Memory subsystem performance
As you can see, we've pitted the R810 and Xeon X7560 against a range of lower-end 2P systems from our prior server reviews. Since this is a new class of product in many ways, and since we don't dabble in 4P systems, these comparisons will have to suffice, even though the R810 doesn't compete directly with these less expensive, less scalable systems. That's not to say the R810 won't have its hands full with the Westmere-EP based 5600-series Xeons. With six cores per socket and higher frequencies, those Xeons are quite potent masters of the traditional 2P space.
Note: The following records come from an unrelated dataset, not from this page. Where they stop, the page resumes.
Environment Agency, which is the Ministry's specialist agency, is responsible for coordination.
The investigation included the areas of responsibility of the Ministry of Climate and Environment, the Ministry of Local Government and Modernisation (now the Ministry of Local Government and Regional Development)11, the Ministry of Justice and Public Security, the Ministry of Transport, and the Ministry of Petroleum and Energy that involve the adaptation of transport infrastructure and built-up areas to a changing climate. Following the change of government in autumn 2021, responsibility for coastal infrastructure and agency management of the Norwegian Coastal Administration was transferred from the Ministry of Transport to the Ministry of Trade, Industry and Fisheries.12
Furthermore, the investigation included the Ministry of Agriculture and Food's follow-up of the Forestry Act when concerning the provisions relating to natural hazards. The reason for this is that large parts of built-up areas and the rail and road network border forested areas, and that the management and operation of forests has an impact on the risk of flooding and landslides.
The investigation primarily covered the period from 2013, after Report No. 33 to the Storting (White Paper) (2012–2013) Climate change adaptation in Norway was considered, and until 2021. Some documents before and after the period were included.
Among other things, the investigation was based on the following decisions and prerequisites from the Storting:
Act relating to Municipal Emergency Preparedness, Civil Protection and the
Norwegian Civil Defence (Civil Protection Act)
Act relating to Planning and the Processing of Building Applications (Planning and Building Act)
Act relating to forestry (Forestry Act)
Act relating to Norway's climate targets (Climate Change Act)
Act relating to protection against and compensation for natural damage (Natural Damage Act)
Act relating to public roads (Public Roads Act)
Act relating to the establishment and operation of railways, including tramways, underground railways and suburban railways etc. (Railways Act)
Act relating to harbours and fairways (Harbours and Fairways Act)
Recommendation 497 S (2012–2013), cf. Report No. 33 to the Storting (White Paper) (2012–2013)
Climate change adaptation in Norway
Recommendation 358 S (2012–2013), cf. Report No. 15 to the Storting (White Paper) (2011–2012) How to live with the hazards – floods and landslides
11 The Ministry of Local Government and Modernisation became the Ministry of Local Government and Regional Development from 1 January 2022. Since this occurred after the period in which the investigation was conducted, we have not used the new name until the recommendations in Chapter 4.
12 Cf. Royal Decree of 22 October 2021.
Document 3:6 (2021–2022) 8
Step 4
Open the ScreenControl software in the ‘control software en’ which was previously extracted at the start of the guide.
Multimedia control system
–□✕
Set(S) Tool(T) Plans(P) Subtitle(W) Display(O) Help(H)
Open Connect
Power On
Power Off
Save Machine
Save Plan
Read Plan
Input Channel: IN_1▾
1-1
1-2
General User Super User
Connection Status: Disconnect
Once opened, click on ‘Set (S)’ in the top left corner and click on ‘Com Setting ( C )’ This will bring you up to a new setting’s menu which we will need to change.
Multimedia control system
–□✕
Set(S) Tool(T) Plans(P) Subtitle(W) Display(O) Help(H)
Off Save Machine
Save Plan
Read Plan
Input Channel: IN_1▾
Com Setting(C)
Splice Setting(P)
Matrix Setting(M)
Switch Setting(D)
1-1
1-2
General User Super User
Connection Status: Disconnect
Also conspicuous by its absence is AMD's Opteron 6100 series, whose promise of relatively inexpensive 4P configurations arguably provided the impetus for the creation of 2P EX systems. These Opterons are next on our slate, so please bear with us.
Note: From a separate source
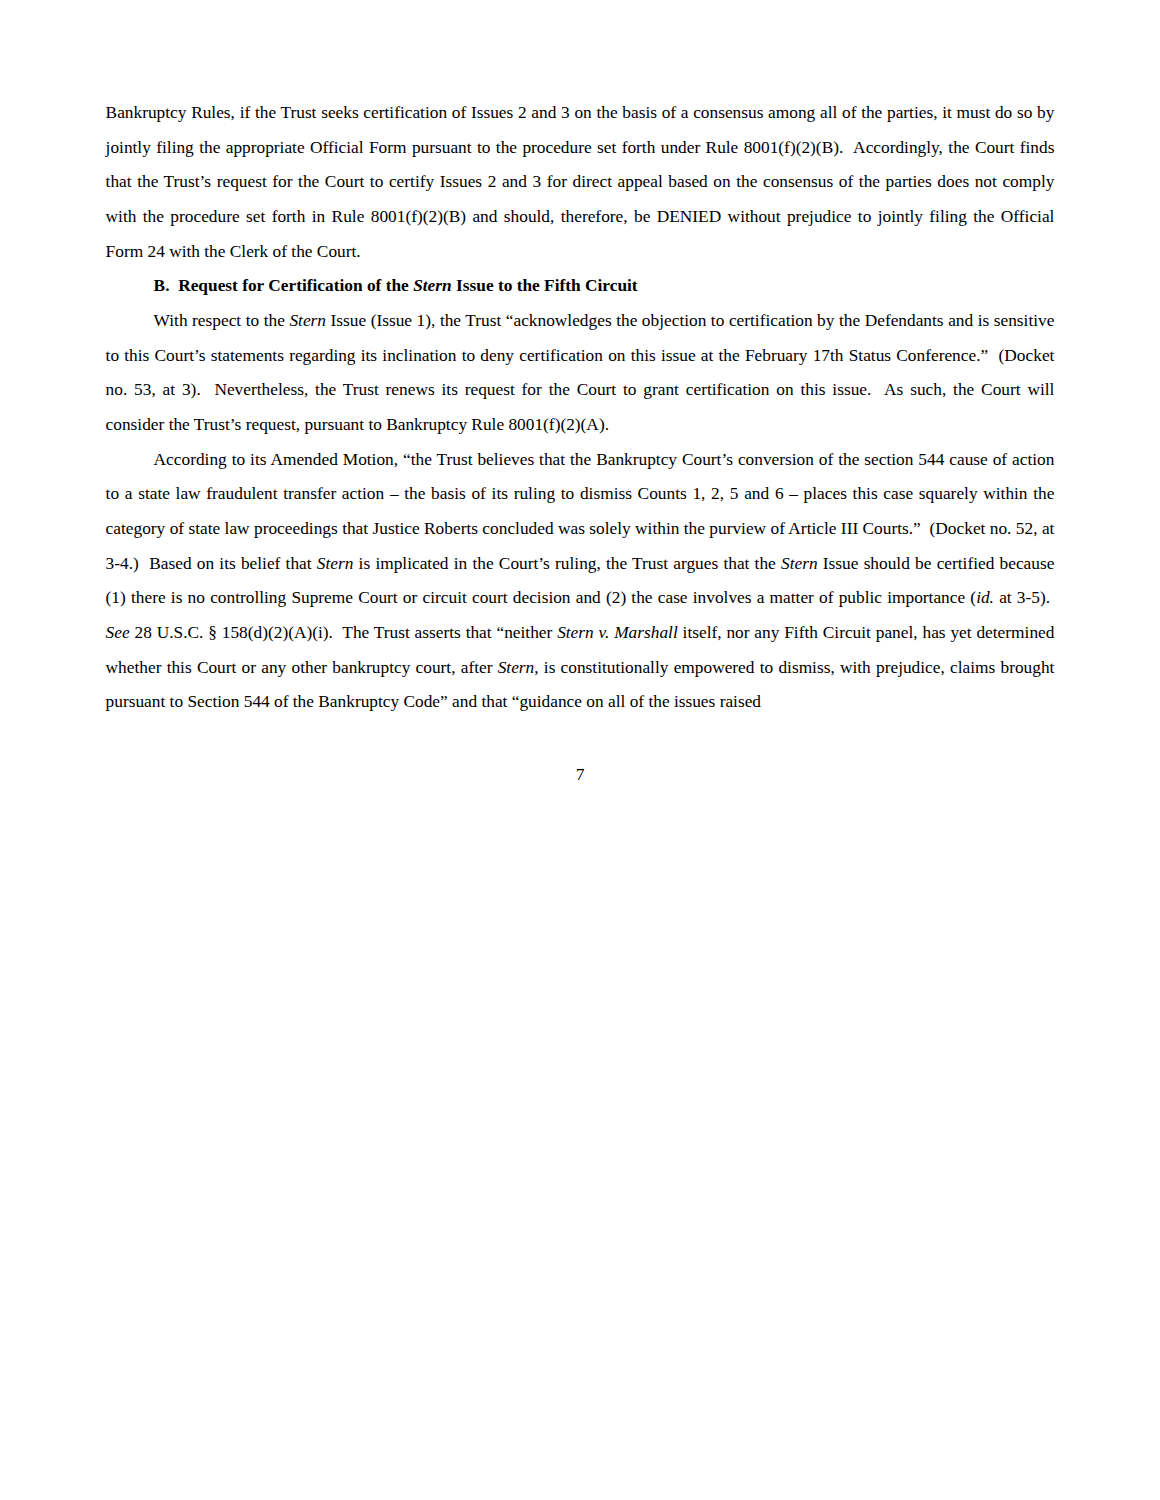Bankruptcy Rules, if the Trust seeks certification of Issues 2 and 3 on the basis of a consensus among all of the parties, it must do so by jointly filing the appropriate Official Form pursuant to the procedure set forth under Rule 8001(f)(2)(B). Accordingly, the Court finds that the Trust’s request for the Court to certify Issues 2 and 3 for direct appeal based on the consensus of the parties does not comply with the procedure set forth in Rule 8001(f)(2)(B) and should, therefore, be DENIED without prejudice to jointly filing the Official Form 24 with the Clerk of the Court.
B. Request for Certification of the Stern Issue to the Fifth Circuit
With respect to the Stern Issue (Issue 1), the Trust “acknowledges the objection to certification by the Defendants and is sensitive to this Court’s statements regarding its inclination to deny certification on this issue at the February 17th Status Conference.” (Docket no. 53, at 3). Nevertheless, the Trust renews its request for the Court to grant certification on this issue. As such, the Court will consider the Trust’s request, pursuant to Bankruptcy Rule 8001(f)(2)(A).
According to its Amended Motion, “the Trust believes that the Bankruptcy Court’s conversion of the section 544 cause of action to a state law fraudulent transfer action – the basis of its ruling to dismiss Counts 1, 2, 5 and 6 – places this case squarely within the category of state law proceedings that Justice Roberts concluded was solely within the purview of Article III Courts.” (Docket no. 52, at 3-4.) Based on its belief that Stern is implicated in the Court’s ruling, the Trust argues that the Stern Issue should be certified because (1) there is no controlling Supreme Court or circuit court decision and (2) the case involves a matter of public importance (id. at 3-5). See 28 U.S.C. § 158(d)(2)(A)(i). The Trust asserts that “neither Stern v. Marshall itself, nor any Fifth Circuit panel, has yet determined whether this Court or any other bankruptcy court, after Stern, is constitutionally empowered to dismiss, with prejudice, claims brought pursuant to Section 544 of the Bankruptcy Code” and that “guidance on all of the issues raised
7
This test measures cache bandwidth in parallel, so all of the caches on the available cores should be tested. Even so, the L2 caches associated with the Xeon X7560 system's 16 cores at 2.26GHz can't quite keep pace with the L2 caches of the 12 cores at 3.33GHz in Xeon X5680 box, as is evident at the intermediate block sizes. The most dramatic gap between the systems comes at the larger block sizes, though, and here the X7560 breaks from the pack. The Nehalem-EX processors' large 24MB L3 caches give them a decided bandwidth advantage at the 4MB, 16MB, and even 64MB block sizes. For the right mix of applications, or single applications with very large working data sets, those enormous caches could prove very helpful.
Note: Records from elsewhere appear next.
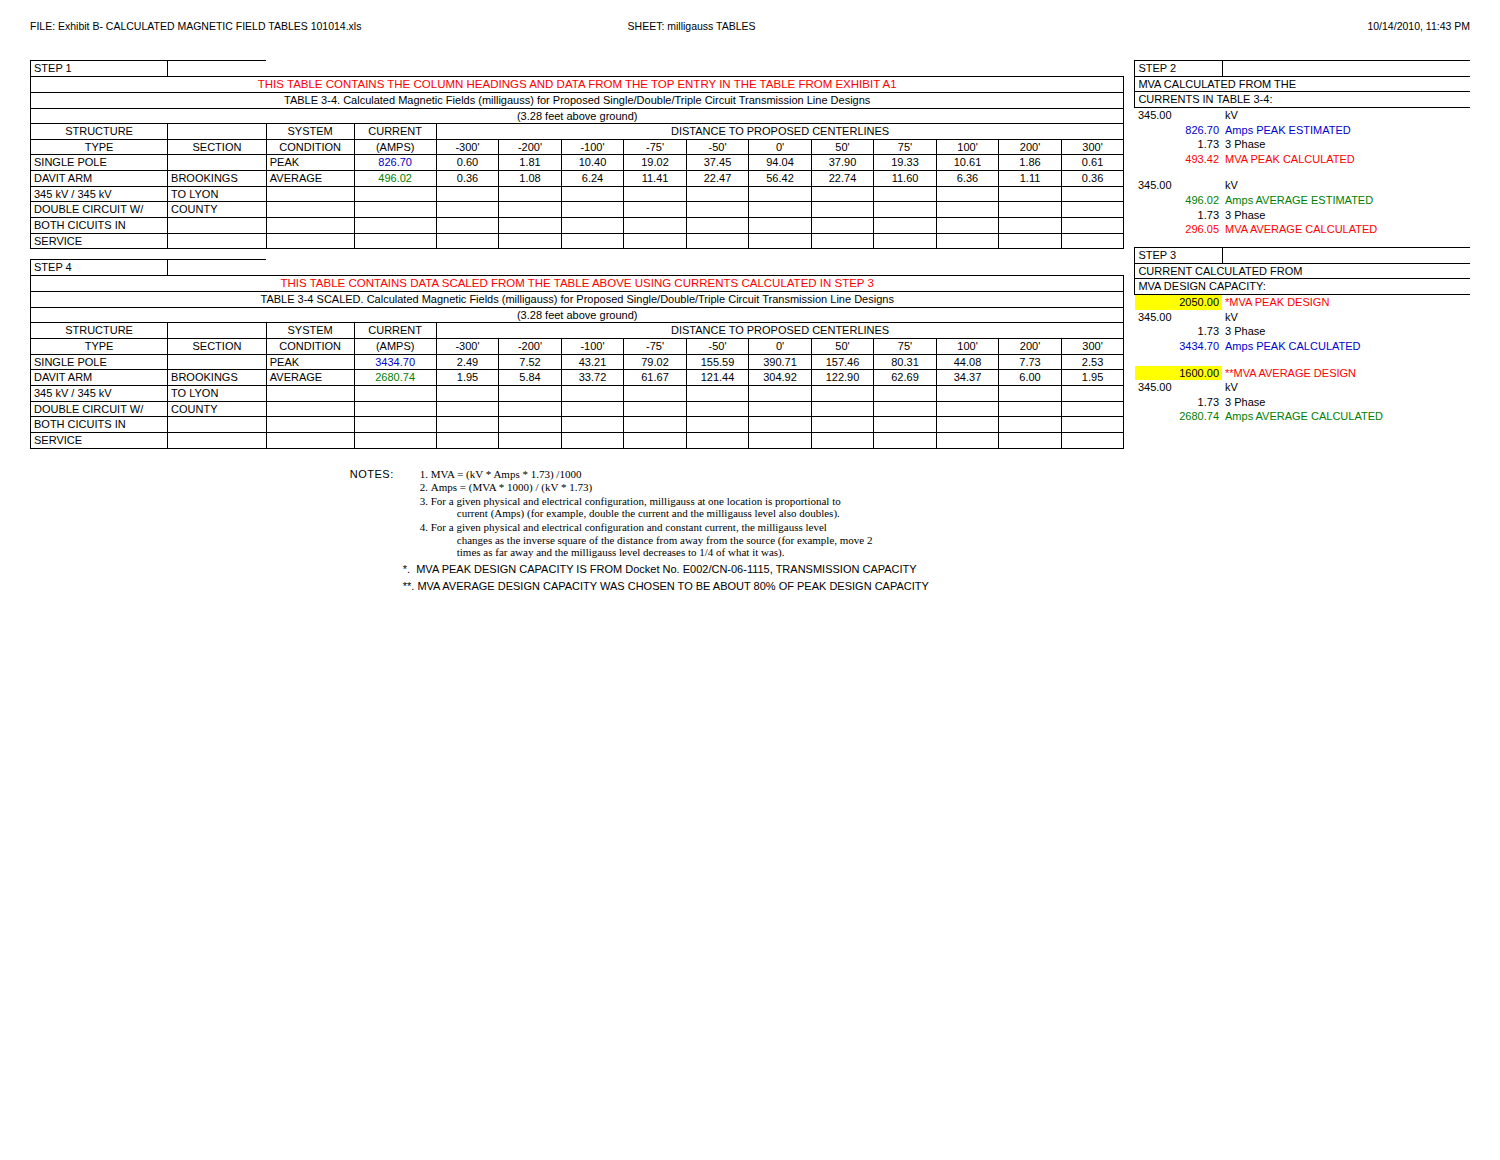FILE: Exhibit B- CALCULATED MAGNETIC FIELD TABLES 101014.xls
SHEET: milligauss TABLES
10/14/2010, 11:43 PM
| STEP 1 | | |
| THIS TABLE CONTAINS THE COLUMN HEADINGS AND DATA FROM THE TOP ENTRY IN THE TABLE FROM EXHIBIT A1 |
| TABLE 3-4. Calculated Magnetic Fields (milligauss) for Proposed Single/Double/Triple Circuit Transmission Line Designs |
| (3.28 feet above ground) |
| STRUCTURE | | SYSTEM | CURRENT | DISTANCE TO PROPOSED CENTERLINES |
| TYPE | SECTION | CONDITION | (AMPS) | -300' | -200' | -100' | -75' | -50' | 0' | 50' | 75' | 100' | 200' | 300' |
| SINGLE POLE | | PEAK | 826.70 | 0.60 | 1.81 | 10.40 | 19.02 | 37.45 | 94.04 | 37.90 | 19.33 | 10.61 | 1.86 | 0.61 |
| DAVIT ARM | BROOKINGS | AVERAGE | 496.02 | 0.36 | 1.08 | 6.24 | 11.41 | 22.47 | 56.42 | 22.74 | 11.60 | 6.36 | 1.11 | 0.36 |
| 345 kV / 345 kV | TO LYON | | | | | | | | | | | | | |
| DOUBLE CIRCUIT W/ | COUNTY | | | | | | | | | | | | | |
| BOTH CICUITS IN | | | | | | | | | | | | | | |
| SERVICE | | | | | | | | | | | | | | |
| STEP 4 | | |
| THIS TABLE CONTAINS DATA SCALED FROM THE TABLE ABOVE USING CURRENTS CALCULATED IN STEP 3 |
| TABLE 3-4 SCALED. Calculated Magnetic Fields (milligauss) for Proposed Single/Double/Triple Circuit Transmission Line Designs |
| (3.28 feet above ground) |
| STRUCTURE | | SYSTEM | CURRENT | DISTANCE TO PROPOSED CENTERLINES |
| TYPE | SECTION | CONDITION | (AMPS) | -300' | -200' | -100' | -75' | -50' | 0' | 50' | 75' | 100' | 200' | 300' |
| SINGLE POLE | | PEAK | 3434.70 | 2.49 | 7.52 | 43.21 | 79.02 | 155.59 | 390.71 | 157.46 | 80.31 | 44.08 | 7.73 | 2.53 |
| DAVIT ARM | BROOKINGS | AVERAGE | 2680.74 | 1.95 | 5.84 | 33.72 | 61.67 | 121.44 | 304.92 | 122.90 | 62.69 | 34.37 | 6.00 | 1.95 |
| 345 kV / 345 kV | TO LYON | | | | | | | | | | | | | |
| DOUBLE CIRCUIT W/ | COUNTY | | | | | | | | | | | | | |
| BOTH CICUITS IN | | | | | | | | | | | | | | |
| SERVICE | | | | | | | | | | | | | | |
| STEP 2 | |
| MVA CALCULATED FROM THE |
| CURRENTS IN TABLE 3-4: |
| 345.00 | kV |
| 826.70 | Amps PEAK ESTIMATED |
| 1.73 | 3 Phase |
| 493.42 | MVA PEAK CALCULATED |
| 345.00 | kV |
| 496.02 | Amps AVERAGE ESTIMATED |
| 1.73 | 3 Phase |
| 296.05 | MVA AVERAGE CALCULATED |
| STEP 3 | |
| CURRENT CALCULATED FROM |
| MVA DESIGN CAPACITY: |
| 2050.00 | *MVA PEAK DESIGN |
| 345.00 | kV |
| 1.73 | 3 Phase |
| 3434.70 | Amps PEAK CALCULATED |
| 1600.00 | **MVA AVERAGE DESIGN |
| 345.00 | kV |
| 1.73 | 3 Phase |
| 2680.74 | Amps AVERAGE CALCULATED |
| NOTES: | MVA = (kV * Amps * 1.73) /1000 Amps = (MVA * 1000) / (kV * 1.73) For a given physical and electrical configuration, milligauss at one location is proportional to current (Amps) (for example, double the current and the milligauss level also doubles). For a given physical and electrical configuration and constant current, the milligauss level changes as the inverse square of the distance from away from the source (for example, move 2 times as far away and the milligauss level decreases to 1/4 of what it was). *. MVA PEAK DESIGN CAPACITY IS FROM Docket No. E002/CN-06-1115, TRANSMISSION CAPACITY **. MVA AVERAGE DESIGN CAPACITY WAS CHOSEN TO BE ABOUT 80% OF PEAK DESIGN CAPACITY |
This is a disappointing, practically scandalous result, and I'm not entirely sure what to make of it. I should start by saying I believe it is legitimate and correct, that our testing methods were sound and appropriate. Stream allows one to tune its operation reasonably well, and we tailored it to fit with the threading and socket config of our Dell R810 server. We've found that Stream works best with Hyper-Threaded CPUs if one assigns a single thread to each physical CPU core. Doing so allowed us to achieve nice results on the Nehalem-EP and Westmere-EP Xeons, as is evident. We used a similar, expanded thread assignment for the Xeon X7560, and it produced the best results of any config we tried, with the appropriate thread utilization showing in the Task Manager.

The likely culprit here is the EX's use of memory buffer chips connected via a serialized link. The very similar FB-DIMM technology also underachieved in measured bandwidth in the Xeon 5400 series. We'd know more if we'd been able to measure memory access latencies, as well, but our usual tool for doing that wasn't built to cope with 24MB L3 caches. We did, however, ping Dell and Intel, and these results weren't outside the range of their expectations for this system.